4.3 Het enkele feit dat de opvolgend advocaat van verweerder erin is geslaagd in hoger beroep in een andere procedure een gunstig resultaat voor klager te bereiken, leidt er niet toe dat verweerder fouten heeft gemaakt bij zijn behandeling van klagers zaak en dat hem daarvan een tuchtrechtelijk verwijt kan worden gemaakt.

4.4 Ten aanzien van het verwijt omtrent de buitensporige declaraties van verweerder heeft verweerder onbetwist gesteld dat hij aan klager een uurtarief van € 200,00 in rekening zou brengen. Dit tarief diende te worden verhoogd met een percentage voor kantoorkosten en BTW. Klager heeft gesteld dat hij van dat laatste niet op de hoogte was. Verweerder heeft in dat kader onbetwist gesteld dat klager de eerste declaraties van verweerder zonder protest heeft voldaan. Verweerder was niet de eerste advocaat die klager had ingeschakeld en de verhoging van het tarief met kantoorkosten en BTW is in de advocatuur te doen gebruikelijk, hetgeen met zich brengt dat van tuchtrechtelijk verwijtbaar handelen geen sprake is.

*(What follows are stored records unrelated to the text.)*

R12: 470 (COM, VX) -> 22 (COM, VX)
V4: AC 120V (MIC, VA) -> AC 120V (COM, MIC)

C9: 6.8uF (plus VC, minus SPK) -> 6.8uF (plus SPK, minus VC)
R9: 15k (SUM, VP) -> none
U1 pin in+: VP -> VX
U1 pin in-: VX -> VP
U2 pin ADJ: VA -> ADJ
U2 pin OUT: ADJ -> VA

4.5 De tuchtrechter is bovendien niet bevoegd declaratiegeschillen te beslechten, tenzij sprake is van excessief declareren. Dit laatste kan op basis van de stukken niet worden vastgesteld.

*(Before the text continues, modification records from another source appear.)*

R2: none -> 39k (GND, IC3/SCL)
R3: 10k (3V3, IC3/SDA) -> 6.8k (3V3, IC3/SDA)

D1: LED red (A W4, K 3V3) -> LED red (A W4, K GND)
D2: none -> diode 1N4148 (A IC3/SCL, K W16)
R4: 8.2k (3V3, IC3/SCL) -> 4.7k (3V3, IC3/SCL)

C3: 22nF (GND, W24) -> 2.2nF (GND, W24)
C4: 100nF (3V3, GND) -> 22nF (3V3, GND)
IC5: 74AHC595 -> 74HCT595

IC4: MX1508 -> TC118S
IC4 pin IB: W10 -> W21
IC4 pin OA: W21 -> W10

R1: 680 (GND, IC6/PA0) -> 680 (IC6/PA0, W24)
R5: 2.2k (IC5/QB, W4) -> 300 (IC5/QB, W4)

4.6 Gelet op het voorgaande dient de klacht als kennelijk ongegrond te worden afgewezen.

 

Beslissende

Wijst de klacht als kennelijk ongegrond af.

Aldus gedaan door mr. A.F.L. Geerdes, voorzitter van de Raad van Discipline in het ressort ’s-Gravenhage op 15 april 2011.

 

Voorzitter   

 

Van deze beslissing kan binnen 14 dagen na verzending van het afschrift verzet worden ingesteld.

De eerste dag van deze termijn van 14 dagen is de dag volgend op de dag van de verzending van het afschrift. Uiterlijk op de veertiende dag dient Uw verzetschrift in het bezit te zijn van de griffier van de Raad van Discipline. Het gaat mitsdien niet om tijdige verzending van het verzetschrift maar om tijdige ontvangst door de griffie van de Raad. U dient er rekening mee te houden dat verlenging van deze termijn niet tot de mogelijkheden behoort.